Salcito, my favorite of all teachers probably because I liked sports. He also
ran the summer program, where anyone could show up for free and play tetherball
or Nok-hockey or baseball or such. I was on the Harrison Chiefs baseball team
and the low-point of my athletic life was a game against our mothers. 9th
inning, bases loaded, two outs, we’re down by one run and I’m up. I pictured my
Babe Ruth moment and swung too hard on each pitch and struck out! Oh, the
humiliation! Mr. Salcito also still owes me a prize that he never delivered for
winning the pie-eating contest, the beginning of my sense that the world wasn’t
always going to be fair and that adults were not always reliable.
Don’t remember much about art except Mr.
Friedman yelling at me too uncomfortably close to my face. Music was with Miss
Saruya who liked that I could play piano. We mostly sat in desks and sang
forgettable songs badly. The only two I remember are The Erie Canal and a song
where the boys got to chime in with their fake-deep husky voices, “Baked
potato!” Since I became a music teacher, I see how much better those classes
could have been if Miss Saruya had crossed paths with the Orff approach. But
the timing was off—that seed didn’t drop in American soil until 1962.
It appears I didn’t like school that much
and that was partly right. I was intensely curious about the world and read
books and listened to Beethoven and played Bach and started a rock collection
and drew animals from National Geographic magazines and played pick-up
baseball, football and basketball with my friends, laying the foundation for a
lifetime of independent learning. But I do have fond memories of the school
fair, throwing ping-pong balls into fish-tanks to win goldfish, my Mom telling
fortunes, cartoons in the 5th grade class. I loved Field Day across
the street in the playground and eraser tag on rainy days and the Debate Club
where I took everyone on my team’s turn to respond because I had a rebuttal and
the excitement of seeing it snowing out the window and the buzz in the room
when we were working on something interesting and getting our Harrison Echoes,
a school-published kid literary magazine (still have some in my file drawer!). I
liked the assemblies and still remember a theater troupe doing a puppet show
about the Upside Down Family and the song, “Oh, we’re upside down. We like to
be upside down. We want to be upside down. So we’re upside down.” I liked joining
the bike club, where in order to qualify, you had to memorize the ten rules
even if you didn’t understand what they meant. (1) Keep to the right. 2) Have
white light on front. 3) Give pedestrians the right of way. Etc.)

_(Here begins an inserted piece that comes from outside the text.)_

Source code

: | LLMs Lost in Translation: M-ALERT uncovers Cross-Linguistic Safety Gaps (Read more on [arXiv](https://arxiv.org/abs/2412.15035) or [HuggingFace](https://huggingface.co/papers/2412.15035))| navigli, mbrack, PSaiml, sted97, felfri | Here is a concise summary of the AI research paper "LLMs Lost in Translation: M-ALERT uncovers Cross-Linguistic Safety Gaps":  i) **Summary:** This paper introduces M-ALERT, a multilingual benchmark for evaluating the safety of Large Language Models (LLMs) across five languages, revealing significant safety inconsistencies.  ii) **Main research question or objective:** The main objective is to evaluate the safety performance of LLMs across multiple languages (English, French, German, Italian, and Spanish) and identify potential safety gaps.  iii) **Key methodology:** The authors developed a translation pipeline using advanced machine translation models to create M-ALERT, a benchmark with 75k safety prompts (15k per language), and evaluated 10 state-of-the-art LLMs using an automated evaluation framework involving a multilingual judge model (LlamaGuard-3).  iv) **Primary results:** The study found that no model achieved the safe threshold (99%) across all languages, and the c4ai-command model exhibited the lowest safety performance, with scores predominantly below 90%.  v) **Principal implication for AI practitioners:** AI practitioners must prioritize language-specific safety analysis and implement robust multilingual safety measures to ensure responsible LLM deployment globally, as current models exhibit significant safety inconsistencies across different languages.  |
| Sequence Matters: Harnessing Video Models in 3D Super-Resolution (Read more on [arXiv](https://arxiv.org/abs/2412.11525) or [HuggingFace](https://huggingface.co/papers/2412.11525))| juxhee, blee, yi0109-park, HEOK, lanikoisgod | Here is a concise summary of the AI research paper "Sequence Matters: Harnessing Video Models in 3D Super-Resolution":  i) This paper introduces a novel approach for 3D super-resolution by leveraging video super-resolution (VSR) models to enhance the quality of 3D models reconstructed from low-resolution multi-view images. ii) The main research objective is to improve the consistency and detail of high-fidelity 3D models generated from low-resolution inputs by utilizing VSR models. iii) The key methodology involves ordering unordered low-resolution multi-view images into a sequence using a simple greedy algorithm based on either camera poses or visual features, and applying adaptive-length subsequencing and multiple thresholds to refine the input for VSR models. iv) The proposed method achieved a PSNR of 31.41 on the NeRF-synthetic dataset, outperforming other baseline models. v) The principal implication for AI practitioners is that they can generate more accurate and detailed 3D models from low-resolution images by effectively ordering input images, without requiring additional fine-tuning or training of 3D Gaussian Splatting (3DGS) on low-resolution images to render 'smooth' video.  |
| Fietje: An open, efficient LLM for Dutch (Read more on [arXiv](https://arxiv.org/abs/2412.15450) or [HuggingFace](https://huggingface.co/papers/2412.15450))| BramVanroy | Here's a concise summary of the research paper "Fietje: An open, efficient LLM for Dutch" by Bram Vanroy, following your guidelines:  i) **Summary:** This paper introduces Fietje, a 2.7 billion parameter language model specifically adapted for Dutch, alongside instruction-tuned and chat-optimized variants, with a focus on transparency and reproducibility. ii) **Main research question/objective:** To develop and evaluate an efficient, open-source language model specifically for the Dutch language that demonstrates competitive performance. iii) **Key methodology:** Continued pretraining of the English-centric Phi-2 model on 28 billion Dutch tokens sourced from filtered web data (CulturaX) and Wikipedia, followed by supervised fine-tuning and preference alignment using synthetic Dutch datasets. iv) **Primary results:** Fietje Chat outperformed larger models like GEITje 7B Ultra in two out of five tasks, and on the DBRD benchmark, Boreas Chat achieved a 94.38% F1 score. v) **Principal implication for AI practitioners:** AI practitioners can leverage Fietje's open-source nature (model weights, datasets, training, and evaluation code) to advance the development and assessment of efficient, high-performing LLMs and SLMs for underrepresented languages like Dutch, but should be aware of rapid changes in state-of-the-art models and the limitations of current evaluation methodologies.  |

I remember on the last day of school in 7th
grade wondering if the teachers were going to talk about all the kids in my
class and send us off in ceremonial fashion. They didn’t. But when I became a
teacher and found myself in a school where the teachers could decide what kind
of community we could be, some part of me knew all the things that didn’t work
for me in my school and was determined to make them work for the kids I taught.
I started many rituals and ceremonies and celebrations that had the fun of the
Harrison School Fair, the mystery of snow out the window, the zaniness and
humor of the Upside Down Family, the imagination of the stories written from
pictures, the documentation and sharing of creative work of the Harrison
Echoes, 100 songs as memorable (and many more interesting) than“Baked Potato”
and “Erie Canal,” the speaking about each kid at graduation that I didn’t get.
And so on.
So Harrison School students, I hope the
school has changed enough to give you some of these things that you deserve. Meanwhile,
I thank all of my teachers for their efforts, no matter how much they fell
short in my eyes— you can see how much I learned from them.
And yes, I’ll be happy to stand here
before you and finally receive my pie-eating contest prize.